Another group who feel penalised by SEISS is those who were on maternity leave during the last three years of freelancing. Olga Fiztroy of campaigning group Pregnant Then Screwed and founder of the Parental Pay Equality campaign tells me that this will lead to “tens of thousand of women receiving less financial support than their male colleagues further increasing the shocking 43% gender pay gap among the self-employed”. When I reached out on Twitter for freelancers to share their SEISS experiences with me, this was a very common complaint. Even in extraordinary times, the same old rules apply – women still feel punished by the world of work and take a significant financial knock for having children.

In a Twitter DM, one freelancer revealed the lack of work over the last financial year due to mental health reasons caused by a family member’s death. This saw her massively miss out on her grant.
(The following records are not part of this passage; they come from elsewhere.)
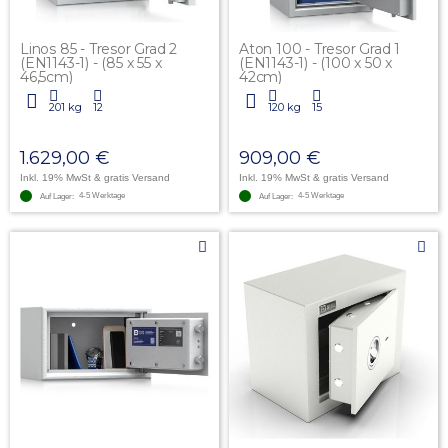
Linos 85 - Tresor Grad 2
Aton 100 - Tresor Grad 1
(EN1143-1) - (85 x 55 x
(EN1143-1) - (100 x 50 x
46,5cm)
42cm)
201 kg
12
120 kg
15
1.629,00 €
909,00 €
Inkl. 19% MwSt
& gratis Versand
Inkl. 19% MwSt
& gratis Versand
4-5 Werktage
4-5 Werktage
Auf Lager:
Auf Lager: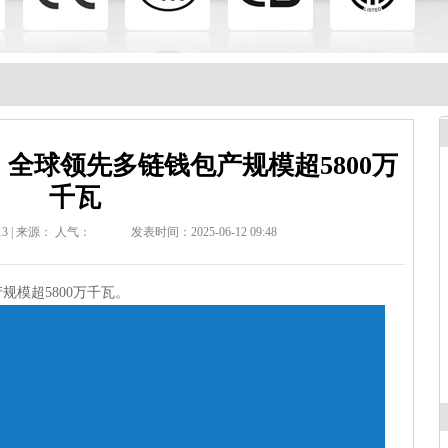
ie 全球领先多链钱包产规模超5800万
千瓦
3 | 来源：
人气：
发表时间：2025-06-12 09:48
规模超5800万千瓦。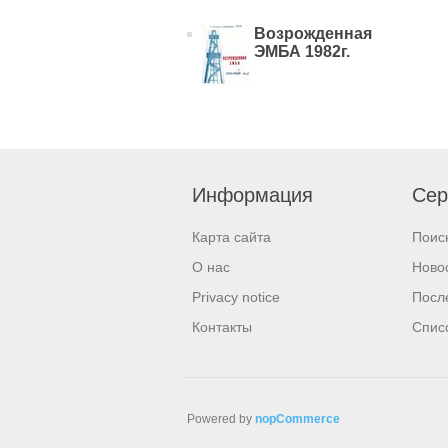
Возрожденная
ЭМБА 1982г.
Информация
Сер
Карта сайта
Поис
О нас
Ново
Privacy notice
Посл
Контакты
Спис
Powered by
nopCommerce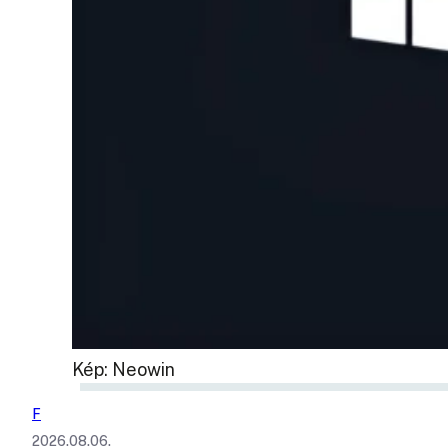
Kép: Neowin
F
2026.08.06.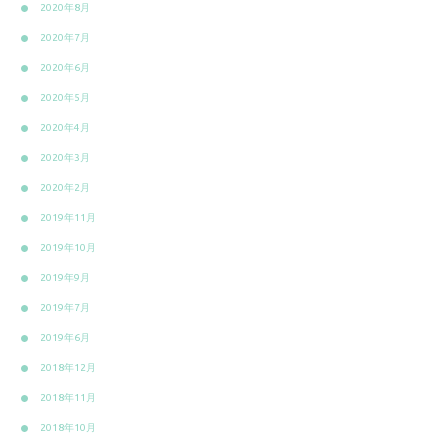
2020年8月
2020年7月
2020年6月
2020年5月
2020年4月
2020年3月
2020年2月
2019年11月
2019年10月
2019年9月
2019年7月
2019年6月
2018年12月
2018年11月
2018年10月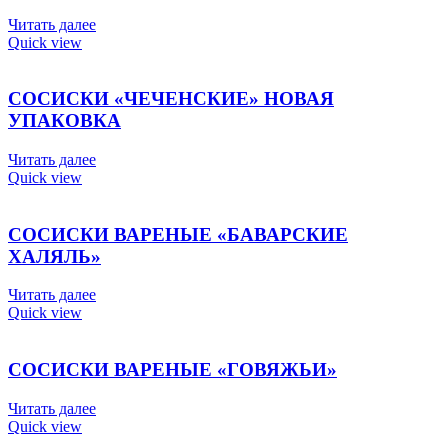
Читать далее
Quick view
СОСИСКИ «ЧЕЧЕНСКИЕ» НОВАЯ
УПАКОВКА
Читать далее
Quick view
СОСИСКИ ВАРЕНЫЕ «БАВАРСКИЕ
ХАЛЯЛЬ»
Читать далее
Quick view
СОСИСКИ ВАРЕНЫЕ «ГОВЯЖЬИ»
Читать далее
Quick view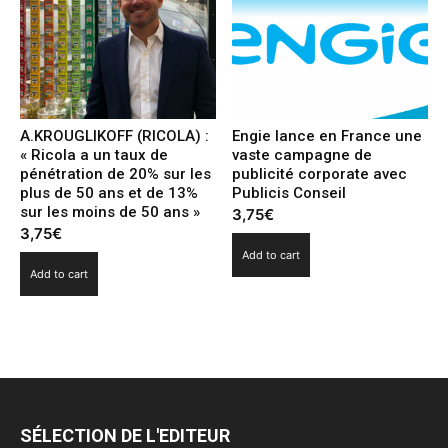
A.KROUGLIKOFF (RICOLA) :
Engie lance en France une
« Ricola a un taux de
vaste campagne de
pénétration de 20% sur les
publicité corporate avec
plus de 50 ans et de 13%
Publicis Conseil
sur les moins de 50 ans »
3,75
€
3,75
€
Add to cart
Add to cart
SÉLECTION DE L'EDITEUR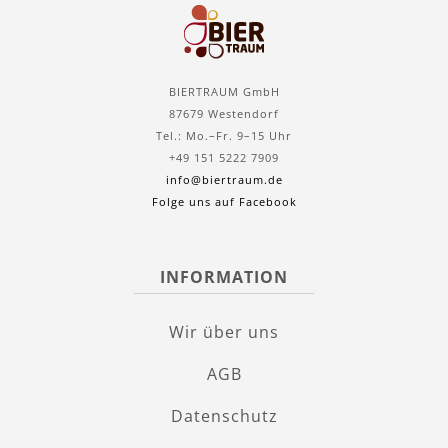
BIERTRAUM GmbH
87679 Westendorf
Tel.: Mo.–Fr. 9–15 Uhr
+49 151 5222 7909
info@biertraum.de
Folge uns auf Facebook
INFORMATION
Wir über uns
AGB
Datenschutz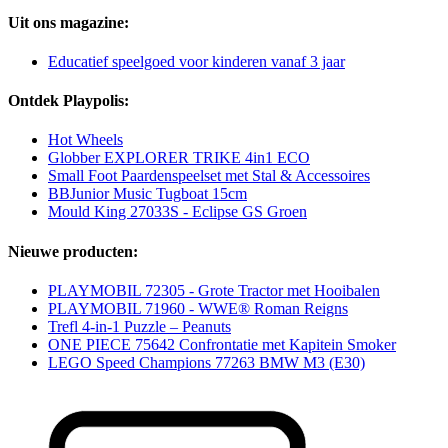
Uit ons magazine:
Educatief speelgoed voor kinderen vanaf 3 jaar
Ontdek Playpolis:
Hot Wheels
Globber EXPLORER TRIKE 4in1 ECO
Small Foot Paardenspeelset met Stal & Accessoires
BBJunior Music Tugboat 15cm
Mould King 27033S - Eclipse GS Groen
Nieuwe producten:
PLAYMOBIL 72305 - Grote Tractor met Hooibalen
PLAYMOBIL 71960 - WWE® Roman Reigns
Trefl 4-in-1 Puzzle – Peanuts
ONE PIECE 75642 Confrontatie met Kapitein Smoker
LEGO Speed Champions 77263 BMW M3 (E30)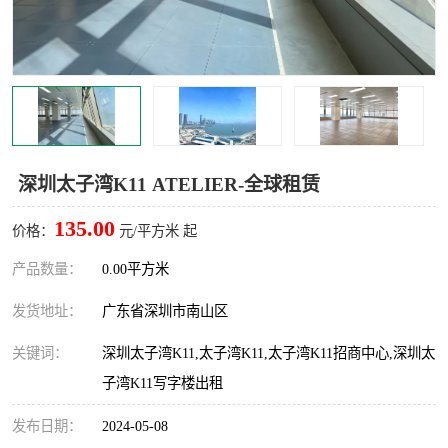
龙华
罗湖区
宝安区
西乡
兴东
石岩
福田华强北
南山科技园
深圳太子湾K11 ATELIER-全球租赁
南山后海
福田区
135.00
价格：
元/平方米 起
车公庙
保税区
产品数量：
0.00平方米
发货地址：
广东省深圳市南山区
中心区
华强北
关键词：
深圳太子湾K11,太子湾K11,太子湾K11招商中心,深圳太
南山区
西丽
子湾K11写字楼出租
南头
高新园
发布日期：
2024-05-08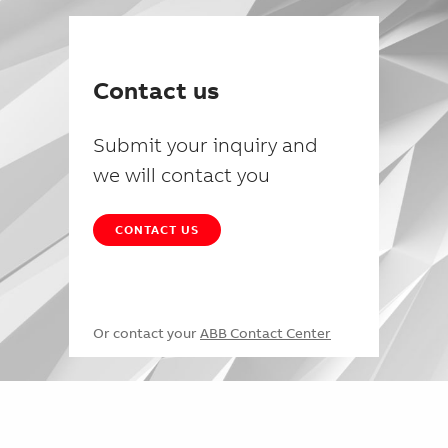
Contact us
Submit your inquiry and
we will contact you
CONTACT US
Or contact your
ABB Contact Center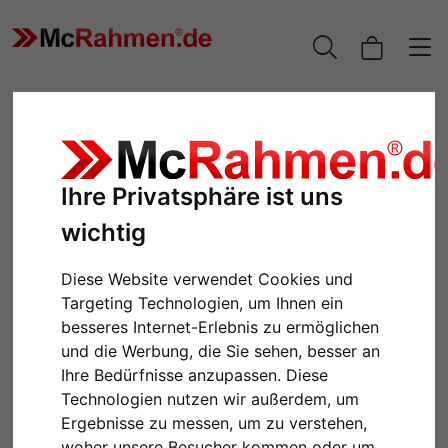
Ihre Privatsphäre ist uns
wichtig
Diese Website verwendet Cookies und
Targeting Technologien, um Ihnen ein
besseres Internet-Erlebnis zu ermöglichen
Zurück
Weiter
und die Werbung, die Sie sehen, besser an
Ihre Bedürfnisse anzupassen. Diese
Technologien nutzen wir außerdem, um
Ergebnisse zu messen, um zu verstehen,
woher unsere Besucher kommen oder um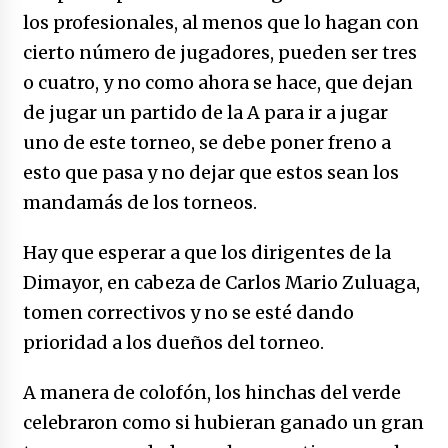
los profesionales, al menos que lo hagan con
cierto número de jugadores, pueden ser tres
o cuatro, y no como ahora se hace, que dejan
de jugar un partido de la A para ir a jugar
uno de este torneo, se debe poner freno a
esto que pasa y no dejar que estos sean los
mandamás de los torneos.
Hay que esperar a que los dirigentes de la
Dimayor, en cabeza de Carlos Mario Zuluaga,
tomen correctivos y no se esté dando
prioridad a los dueños del torneo.
A manera de colofón, los hinchas del verde
celebraron como si hubieran ganado un gran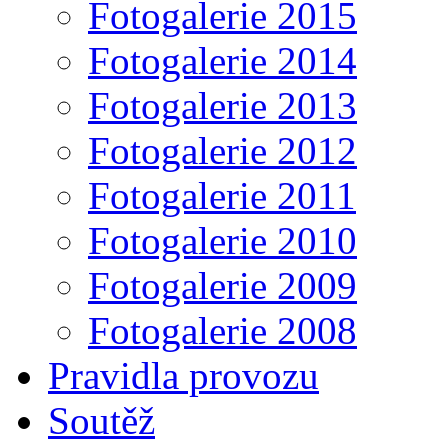
Fotogalerie 2015
Fotogalerie 2014
Fotogalerie 2013
Fotogalerie 2012
Fotogalerie 2011
Fotogalerie 2010
Fotogalerie 2009
Fotogalerie 2008
Pravidla provozu
Soutěž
Although there is an appeals process, there is no leeway for the realities and complications of life that can prohibit us from working. This, of course, is at the core of being freelance; we accept the tradeoff of working independently and paying less in taxes but forego some expectations of support and help. And while there has been resounding gratitude for those who have received the grants, the lack of flexibility in some cases feels quite cruel. We are more inclined to accept these trade-offs in normal times, but these aren’t normal times. And it seems unfair that hardworking freelancers are in need and overlooked while other freelancers not in need are receiving payouts regardless.

 

What can be done?

According to BECTU, half of people working in creative industries have been forced to borrow money and one third are using money set aside for tax bills.

The government is offering loans such as the Coronavirus Business Interruption Loan Scheme (CBILS), providing up to £5 million of loans for SMEs as well as Bounce Back loans, offering up to £50,000 which does not have to be paid back for 12 months. Another option is Universal Credit. However, as one freelancer told me, because of their savings, they were not eligible. If you are, however, your SEISS grant is counted as income so you will get less. It’s worth remembering that you can defer your July 2020 self-assessment income tax payments until January 2021.

On Friday 22nd May, Rishi Sunak released a video on Twitter in which he was taking questions from members of the public. One woman asked him if he had any plans to extend SIESS, as he’s done with the Job Retention Scheme, extending the help until October. Sunak made it very clear this won’t be happening, suggesting those receiving the grant are still able to work (this is a problematic theory: if there are no clients, how can anyone work?).

While some freelancers confessed to me that they would feel guilty taking extra money when they are no in need of it, and don’t think there should be a blanket extension, others, who have seen their businesses fold or grants were much less than expected, are desperate. IPSE are univocal; the government must not commit a glaring injustice by extending the employee Job Retention Scheme but pulling the rug from under the self-employed. Maintaining employee support while scraping self-employed support also risks forcing freelancers back to work in unsafe conditions. It risks forcing them to make an awful choice between their health and their income.”

Health pandemics are not unprecedented but shutting down the economy in response most certainly is. Yet even adjusting for these strangest of times, it still feels that a lot of hardworking people, people who have paid taxes and added to the economy, have simply been ignored. People who have been ill, faced mental health issues or gone on maternity leave have paid a high price. This agony is intensified by watching others receive generous support. Simply put, SEISS itself, and next to the JRS, doesn’t feel fair.

Freelancers contribute an estimated £145 million to the economy. SMEs support families up and down the country. The arts offer balm and relief to mental health issues – something frontline workers will be in profound need of. Rishi Sunak’s package has helped many. But far too many others have been left behind.